> Exercise description
Copy out every line of the rows below word for word, leaving out the pictures.

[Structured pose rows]
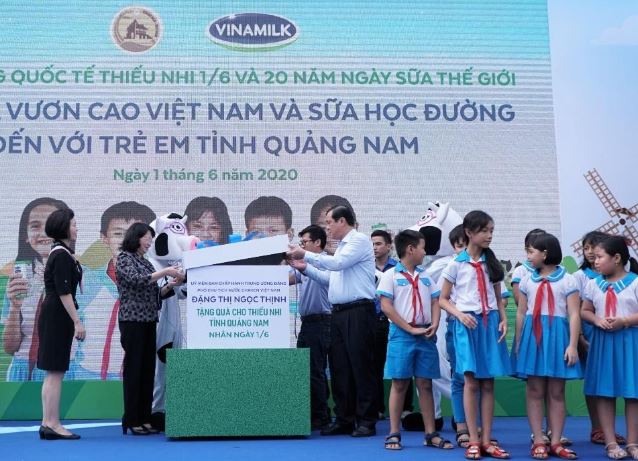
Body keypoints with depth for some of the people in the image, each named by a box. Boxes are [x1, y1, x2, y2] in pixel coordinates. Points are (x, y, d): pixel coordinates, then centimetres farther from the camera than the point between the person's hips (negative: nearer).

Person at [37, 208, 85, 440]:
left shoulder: (60, 253, 15)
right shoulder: (62, 255, -15)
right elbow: (63, 292, -19)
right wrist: (77, 322, -18)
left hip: (52, 316, 10)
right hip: (58, 317, -10)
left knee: (53, 373, 11)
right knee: (55, 372, -6)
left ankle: (48, 424, 15)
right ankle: (52, 424, -2)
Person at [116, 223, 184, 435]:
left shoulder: (145, 262, 17)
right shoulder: (124, 258, -3)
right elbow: (137, 280, -20)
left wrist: (170, 285, -1)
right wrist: (165, 271, -20)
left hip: (149, 321, 7)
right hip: (132, 321, -7)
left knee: (148, 370, 6)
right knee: (133, 369, -5)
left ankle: (145, 419, 11)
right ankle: (131, 421, 0)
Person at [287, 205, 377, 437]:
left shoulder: (360, 240, -5)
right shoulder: (342, 246, 21)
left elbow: (337, 263, -17)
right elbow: (330, 276, 22)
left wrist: (306, 255, -10)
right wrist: (306, 267, 16)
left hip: (358, 311, -9)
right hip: (339, 312, 9)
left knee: (361, 366, -4)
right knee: (339, 367, 8)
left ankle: (366, 421, 2)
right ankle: (344, 420, 16)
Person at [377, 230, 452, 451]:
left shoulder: (425, 277, 16)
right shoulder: (391, 275, -1)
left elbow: (435, 302, 14)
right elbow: (386, 306, -9)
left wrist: (434, 325, -6)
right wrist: (411, 329, -12)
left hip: (426, 335, 5)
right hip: (402, 334, -4)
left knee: (425, 384, 6)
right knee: (399, 384, -1)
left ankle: (431, 433, 11)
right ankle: (394, 434, 6)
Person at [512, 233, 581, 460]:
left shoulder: (567, 280, 0)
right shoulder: (527, 281, 11)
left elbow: (574, 315, -3)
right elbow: (521, 313, 11)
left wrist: (572, 345, -10)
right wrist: (518, 343, 7)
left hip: (557, 336, -2)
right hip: (532, 336, 2)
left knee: (556, 393, 3)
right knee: (534, 391, 1)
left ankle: (555, 442, 9)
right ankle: (538, 442, 5)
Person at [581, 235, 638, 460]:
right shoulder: (593, 284, 6)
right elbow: (584, 311, 10)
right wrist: (597, 320, -9)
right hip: (602, 342, 3)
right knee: (604, 393, 4)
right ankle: (611, 443, 12)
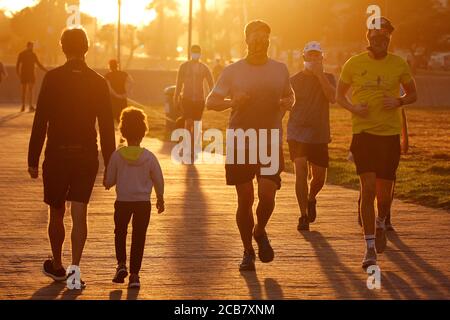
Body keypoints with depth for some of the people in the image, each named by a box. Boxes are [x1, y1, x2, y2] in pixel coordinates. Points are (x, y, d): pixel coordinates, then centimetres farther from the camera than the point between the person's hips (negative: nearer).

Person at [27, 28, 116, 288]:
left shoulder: (53, 78, -7)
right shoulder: (98, 82, -1)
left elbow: (40, 121, -8)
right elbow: (107, 127, 0)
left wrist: (33, 160, -3)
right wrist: (110, 165, 6)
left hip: (57, 155, -1)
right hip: (87, 156, 1)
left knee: (57, 213, 14)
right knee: (79, 214, 3)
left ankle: (57, 266, 28)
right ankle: (75, 266, -12)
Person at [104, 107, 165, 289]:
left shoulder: (117, 156, -10)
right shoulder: (149, 157, -9)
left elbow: (109, 181, -4)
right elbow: (158, 180, 1)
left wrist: (108, 184, 21)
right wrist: (160, 198, 18)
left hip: (122, 202, 0)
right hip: (143, 202, 0)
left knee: (120, 233, 20)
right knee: (138, 238, 6)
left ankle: (121, 264, 3)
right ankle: (134, 274, 4)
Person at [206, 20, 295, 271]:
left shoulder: (280, 69, 7)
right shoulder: (233, 71, 1)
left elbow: (290, 95, 24)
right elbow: (211, 101, 2)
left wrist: (288, 103, -1)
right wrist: (232, 102, -18)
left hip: (271, 144, 1)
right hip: (240, 144, -1)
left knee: (268, 195, -13)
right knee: (245, 199, 2)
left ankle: (260, 231, 19)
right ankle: (248, 252, 17)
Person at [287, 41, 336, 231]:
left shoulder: (328, 78, 6)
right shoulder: (295, 80, 4)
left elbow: (332, 97, -14)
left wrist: (319, 75, -18)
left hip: (319, 135, 2)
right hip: (297, 132, -2)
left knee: (319, 178, 7)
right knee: (301, 172, -14)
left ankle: (311, 199, 40)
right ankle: (303, 216, -6)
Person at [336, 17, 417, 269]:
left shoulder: (399, 64, 4)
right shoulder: (354, 64, 2)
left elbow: (413, 94, 14)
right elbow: (340, 94, 12)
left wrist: (399, 101, -9)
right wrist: (353, 107, -9)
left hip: (390, 134, 1)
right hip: (364, 132, -1)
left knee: (385, 191, 7)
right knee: (368, 188, -12)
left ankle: (381, 225, 42)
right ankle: (370, 248, -7)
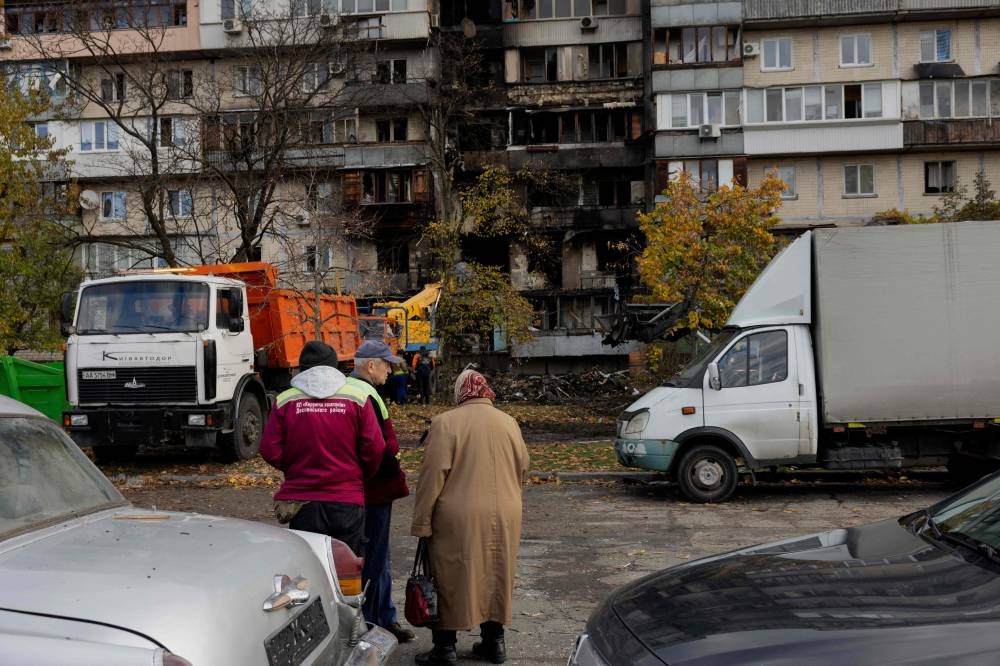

> Task output
Body keypoints with depth for some of the people in the image, each named by a box. Boxes are [x1, y1, x2, y2] in pixel coordinates. Points are (x, y, d): pixel coordinates, then centimetres farther from the camera than the point between the person's hips (negative: nearer).

Person at [37, 208, 85, 440]:
left shoulder: (60, 253, 15)
right shoulder: (62, 255, -15)
right elbow: (63, 292, -19)
right wrist: (77, 322, -18)
left hip: (52, 316, 10)
right hip: (58, 317, -10)
left knee: (53, 373, 11)
right knee: (55, 372, -6)
left ankle: (48, 424, 15)
right ankle: (52, 424, -2)
Person at [116, 223, 184, 435]:
left shoulder: (145, 262, 17)
right shoulder: (124, 258, -3)
right elbow: (137, 280, -20)
left wrist: (170, 285, -1)
right wrist: (165, 271, -20)
left hip: (149, 321, 7)
right hip: (132, 321, -7)
left knee: (148, 370, 6)
right knee: (133, 369, -5)
left ankle: (145, 419, 11)
right ankle: (131, 421, 0)
Person at [287, 205, 377, 437]:
left shoulder: (360, 240, -5)
right shoulder: (342, 246, 21)
left elbow: (337, 263, -17)
right elbow: (330, 276, 22)
left wrist: (306, 255, -10)
right wrist: (306, 267, 16)
left hip: (358, 311, -9)
right hip: (339, 312, 9)
left knee: (361, 366, -4)
right knee: (339, 367, 8)
left ankle: (366, 421, 2)
right ankle: (344, 420, 16)
Person at [377, 230, 452, 451]:
left shoulder: (425, 277, 16)
right shoulder: (391, 275, -1)
left elbow: (435, 302, 14)
right elbow: (386, 306, -9)
left wrist: (434, 325, -6)
right wrist: (411, 329, -12)
left hip: (426, 335, 5)
right hip: (402, 334, -4)
left knee: (425, 384, 6)
right knee: (399, 384, -1)
left ankle: (431, 433, 11)
right ankle: (394, 434, 6)
Person at [512, 233, 581, 460]:
left shoulder: (567, 280, 0)
right shoulder: (527, 281, 11)
left elbow: (574, 315, -3)
right elbow: (521, 313, 11)
left wrist: (572, 345, -10)
right wrist: (518, 343, 7)
left hip: (557, 336, -2)
right hip: (532, 336, 2)
left knee: (556, 393, 3)
right knee: (534, 391, 1)
left ankle: (555, 442, 9)
right ankle: (538, 442, 5)
Person at [581, 235, 638, 460]:
right shoulder: (593, 284, 6)
right elbow: (584, 311, 10)
right wrist: (597, 320, -9)
right hip: (602, 342, 3)
right knee: (604, 393, 4)
right ankle: (611, 443, 12)
Body keypoints with depth for some of the people in the image, each named by a box. Boxes are [x1, y1, x2, y2] in pixel coordinates. Points are (x, y, d): pixel coordinates, then centimetres farther from the camera than the point between the person's hips (negative: nearer).

Person at [27, 28, 116, 288]:
left shoulder: (53, 78, -7)
right shoulder: (98, 82, -1)
left elbow: (40, 121, -8)
right elbow: (107, 127, 0)
left wrist: (33, 160, -3)
right wrist: (110, 165, 6)
left hip: (57, 155, -1)
right hip: (87, 156, 1)
left knee: (57, 213, 14)
right knee: (79, 214, 3)
left ankle: (57, 266, 28)
right ankle: (75, 266, -12)
Person at [104, 107, 165, 289]:
left shoulder: (117, 156, -10)
right shoulder: (149, 157, -9)
left elbow: (109, 181, -4)
right elbow: (158, 180, 1)
left wrist: (108, 184, 21)
right wrist: (160, 198, 18)
left hip: (122, 202, 0)
right hip: (143, 202, 0)
left knee: (120, 233, 20)
right knee: (138, 238, 6)
left ankle: (121, 264, 3)
right ankle: (134, 274, 4)
Person at [206, 20, 295, 271]:
left shoulder: (280, 69, 7)
right shoulder: (233, 71, 1)
left elbow: (290, 95, 24)
right elbow: (211, 101, 2)
left wrist: (288, 103, -1)
right wrist: (232, 102, -18)
left hip: (271, 144, 1)
right hip: (240, 144, -1)
left knee: (268, 195, -13)
right knee: (245, 199, 2)
left ankle: (260, 231, 19)
right ankle: (248, 252, 17)
Person at [287, 41, 336, 231]:
left shoulder: (328, 78, 6)
right shoulder: (295, 80, 4)
left elbow: (332, 97, -14)
left wrist: (319, 75, -18)
left hip: (319, 135, 2)
right hip: (297, 132, -2)
left knee: (319, 178, 7)
right knee: (301, 172, -14)
left ankle: (311, 199, 40)
right ankle: (303, 216, -6)
Person at [336, 17, 417, 269]:
left shoulder: (399, 64, 4)
right shoulder: (354, 64, 2)
left elbow: (413, 94, 14)
right elbow: (340, 94, 12)
left wrist: (399, 101, -9)
right wrist: (353, 107, -9)
left hip: (390, 134, 1)
right hip: (364, 132, -1)
left knee: (385, 191, 7)
right knee: (368, 188, -12)
left ankle: (381, 225, 42)
right ankle: (370, 248, -7)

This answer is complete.